*TRECHO SELECIONADO*
Cau (Luiz Carlos Cancellier de Olivo), filho de Vitório Lorenzi Cancellier e Madalena Furlan; os avós de Cau imigraram da Itália para Tubarão/SC; apesar do “z”, seu nome foi homenagem a Luís Carlos Prestes; era o irmão do meio, sendo Acioli o mais velho e Júlio o caçula; nunca foram batizados, pois apesar da mãe ser católica, o pai era antirreligioso.
Cau era franzino, de esquerda e tinha asma; adolescente, em Tubarão, criou o jornalzinho mimeografado “a Construção”.
Cau passou pra Direito em Florianópolis, em 1977, abandonou Tubarão e o jeito franzino: agora tinha um 1,90m; um alto que falava baixo, gostava de ler e de política; logo em seguida trancou a faculdade, entrou pra oposição, acompanhou a campanha de Nelson Wedekin, advogado que defendia os presos políticos na ditadura; viria se tornar seu grande amigo.
Cau trabalhou no jornal O Estado, onde conheceu a diagramadora Cristiana Vieira; demorou pra conquistar Cris que na época tinha namorado; Cau pedia pro rapaz do Telex produzir textos falsos para colocar na mesa dela: “Jornalista em perigo apaixonado por diagramadora amadora”; um dia Cris aceitou sair com Cau, ele pegou ela de moto e foi para o Macarronada Italiana, na Beira-Mar Norte em Floripa; lá trabalhava o garçom Andrade, ou simplesmente Zé; Zé sabia que Cau pedia sempre talharim ou lasanha à bolonhesa; o convite pro casamento de Cau e Cris foi um jornalzinho chamado “Acredite, se Quiser” escrito por ele e diagramado por ela.
Cau e Cris tiveram o filho Mikhail, em 06 de junho de 1987; o nome foi sugerido por Cau em homenagem Mikhail Gorbatchóv e Mikhail Bakhtin; Mikhail rendeu uma nova edição do jornalzinho Acredite se Quiser; tiveram problema na hora de batizar Mikha, que tinha um avô paterno anarquista, avô materno espírita, avó materna católica e pais agnósticos; além disso, o padre queria trocar o nome dele pra Miguel; mas deu tudo certo no final.

*TAREFAS ESCRITAS*
A - De acordo com o trecho sobre Cau, por que ele e os irmãos nunca foram batizados? Responda em uma a três frases.
B - Em que data nasceu Mikhail, filho de Cau e Cris, segundo o trecho sobre Cau?
C - Enumere os familiares de Mikhail que o trecho sobre Cau cita na passagem do batismo, com a posição de cada um diante da religião.

*INFORMAÇÕES FORNECIDAS*
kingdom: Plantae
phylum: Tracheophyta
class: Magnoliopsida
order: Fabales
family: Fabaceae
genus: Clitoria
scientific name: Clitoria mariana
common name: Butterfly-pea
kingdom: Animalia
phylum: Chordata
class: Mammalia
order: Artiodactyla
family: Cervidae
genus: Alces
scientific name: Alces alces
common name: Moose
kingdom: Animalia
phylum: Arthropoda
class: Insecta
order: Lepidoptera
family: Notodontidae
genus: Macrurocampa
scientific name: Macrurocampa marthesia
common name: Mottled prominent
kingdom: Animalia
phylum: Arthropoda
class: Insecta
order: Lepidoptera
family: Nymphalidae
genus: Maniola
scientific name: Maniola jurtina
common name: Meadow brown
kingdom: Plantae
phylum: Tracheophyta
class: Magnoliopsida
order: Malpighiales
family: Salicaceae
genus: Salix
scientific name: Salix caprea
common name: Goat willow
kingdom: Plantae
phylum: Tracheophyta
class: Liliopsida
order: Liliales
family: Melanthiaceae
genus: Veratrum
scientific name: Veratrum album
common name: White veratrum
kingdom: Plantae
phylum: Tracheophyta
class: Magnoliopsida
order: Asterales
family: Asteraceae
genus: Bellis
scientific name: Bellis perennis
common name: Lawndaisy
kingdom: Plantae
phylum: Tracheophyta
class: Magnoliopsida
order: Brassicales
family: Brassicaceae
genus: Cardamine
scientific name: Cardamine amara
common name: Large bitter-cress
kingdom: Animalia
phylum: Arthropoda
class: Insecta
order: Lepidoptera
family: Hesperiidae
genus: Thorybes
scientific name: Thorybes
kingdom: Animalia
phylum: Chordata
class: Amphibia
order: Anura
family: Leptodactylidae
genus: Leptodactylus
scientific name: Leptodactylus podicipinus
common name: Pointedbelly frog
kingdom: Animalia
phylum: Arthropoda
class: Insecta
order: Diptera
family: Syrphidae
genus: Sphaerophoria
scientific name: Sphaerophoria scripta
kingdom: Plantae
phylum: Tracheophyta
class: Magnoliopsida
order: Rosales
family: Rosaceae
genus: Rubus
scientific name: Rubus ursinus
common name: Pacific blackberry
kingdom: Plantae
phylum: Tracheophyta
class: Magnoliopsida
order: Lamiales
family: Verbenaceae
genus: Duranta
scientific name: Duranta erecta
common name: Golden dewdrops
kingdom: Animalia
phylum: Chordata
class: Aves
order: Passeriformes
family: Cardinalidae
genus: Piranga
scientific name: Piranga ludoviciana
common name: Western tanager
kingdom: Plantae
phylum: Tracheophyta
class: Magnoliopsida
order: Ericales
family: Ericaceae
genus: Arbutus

*RESPOSTAS ESCRITAS*
A - Eles nunca foram batizados porque o pai era antirreligioso, embora a mãe fosse católica.

B - Em 06 de junho de 1987.

C -
- Avô paterno: anarquista
- Avô materno: espírita
- Avó materna: católica
- Pais: agnósticos